▶ **Records to process**
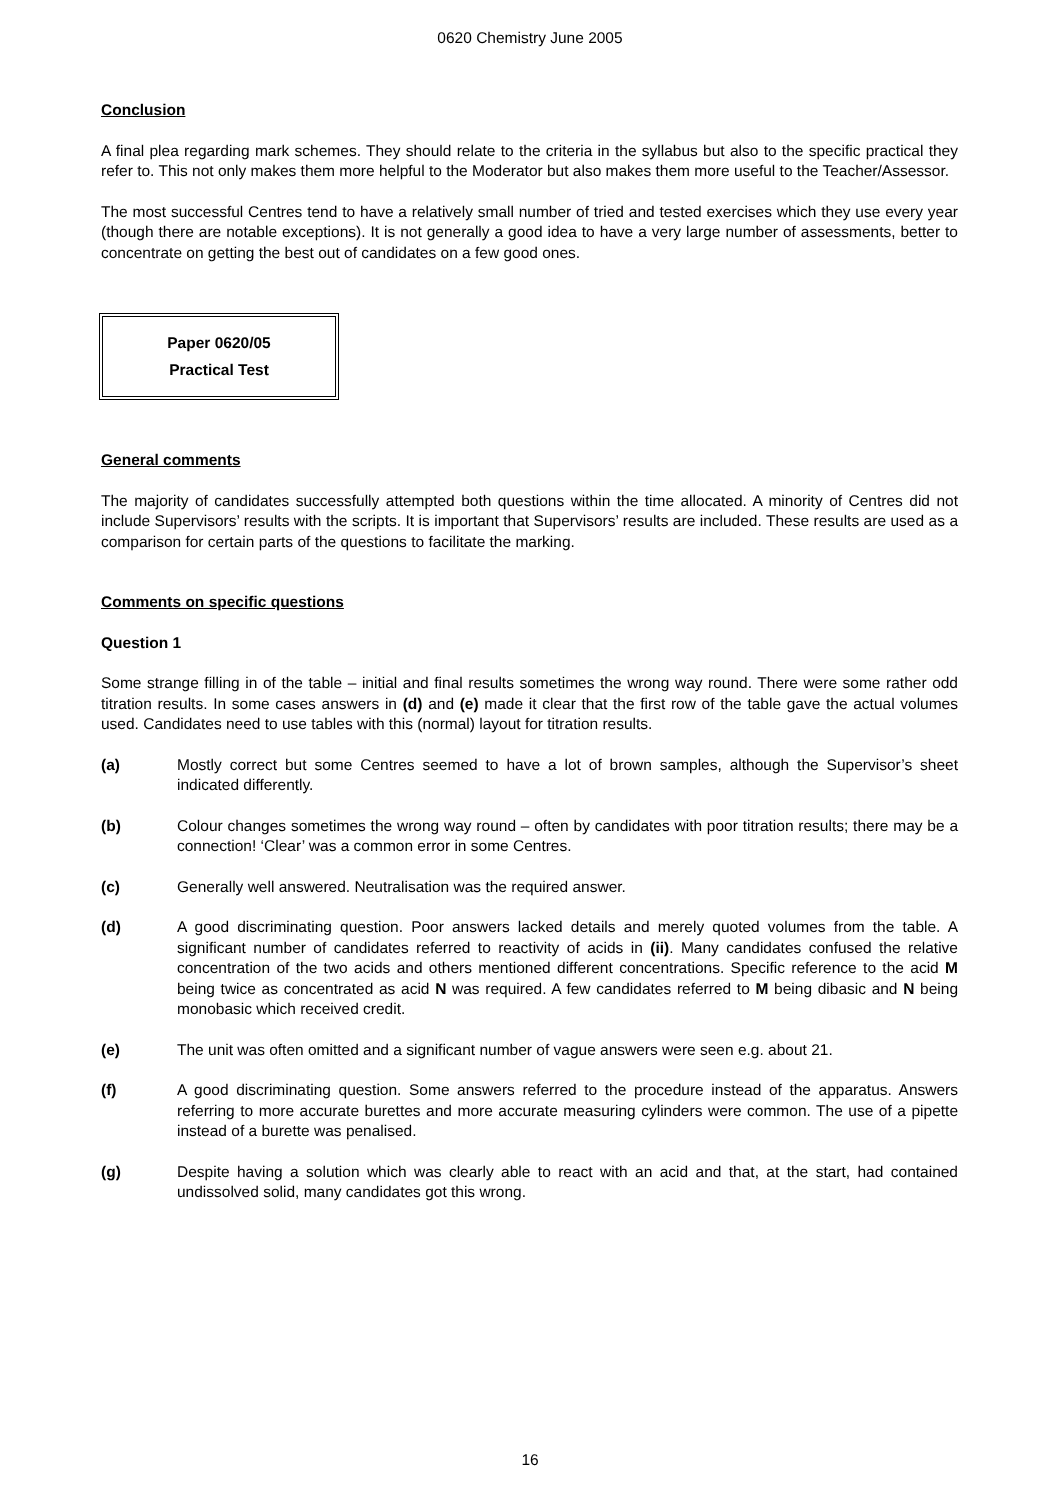0620 Chemistry June 2005
Conclusion
A final plea regarding mark schemes. They should relate to the criteria in the syllabus but also to the specific practical they refer to. This not only makes them more helpful to the Moderator but also makes them more useful to the Teacher/Assessor.
The most successful Centres tend to have a relatively small number of tried and tested exercises which they use every year (though there are notable exceptions). It is not generally a good idea to have a very large number of assessments, better to concentrate on getting the best out of candidates on a few good ones.
Paper 0620/05
Practical Test
General comments
The majority of candidates successfully attempted both questions within the time allocated. A minority of Centres did not include Supervisors’ results with the scripts. It is important that Supervisors’ results are included. These results are used as a comparison for certain parts of the questions to facilitate the marking.
Comments on specific questions
Question 1
Some strange filling in of the table – initial and final results sometimes the wrong way round. There were some rather odd titration results. In some cases answers in (d) and (e) made it clear that the first row of the table gave the actual volumes used. Candidates need to use tables with this (normal) layout for titration results.
(a) Mostly correct but some Centres seemed to have a lot of brown samples, although the Supervisor’s sheet indicated differently.
(b) Colour changes sometimes the wrong way round – often by candidates with poor titration results; there may be a connection! ‘Clear’ was a common error in some Centres.
(c) Generally well answered. Neutralisation was the required answer.
(d) A good discriminating question. Poor answers lacked details and merely quoted volumes from the table. A significant number of candidates referred to reactivity of acids in (ii). Many candidates confused the relative concentration of the two acids and others mentioned different concentrations. Specific reference to the acid M being twice as concentrated as acid N was required. A few candidates referred to M being dibasic and N being monobasic which received credit.
(e) The unit was often omitted and a significant number of vague answers were seen e.g. about 21.
(f) A good discriminating question. Some answers referred to the procedure instead of the apparatus. Answers referring to more accurate burettes and more accurate measuring cylinders were common. The use of a pipette instead of a burette was penalised.
(g) Despite having a solution which was clearly able to react with an acid and that, at the start, had contained undissolved solid, many candidates got this wrong.
16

▶ **Exercise brief**
Scan the data above. Return every line with "often" in it.

▶ **Answer**
(b) Colour changes sometimes the wrong way round – often by candidates with poor titration results; there may be a connection! ‘Clear’ was a common error in some Centres.
(e) The unit was often omitted and a significant number of vague answers were seen e.g. about 21.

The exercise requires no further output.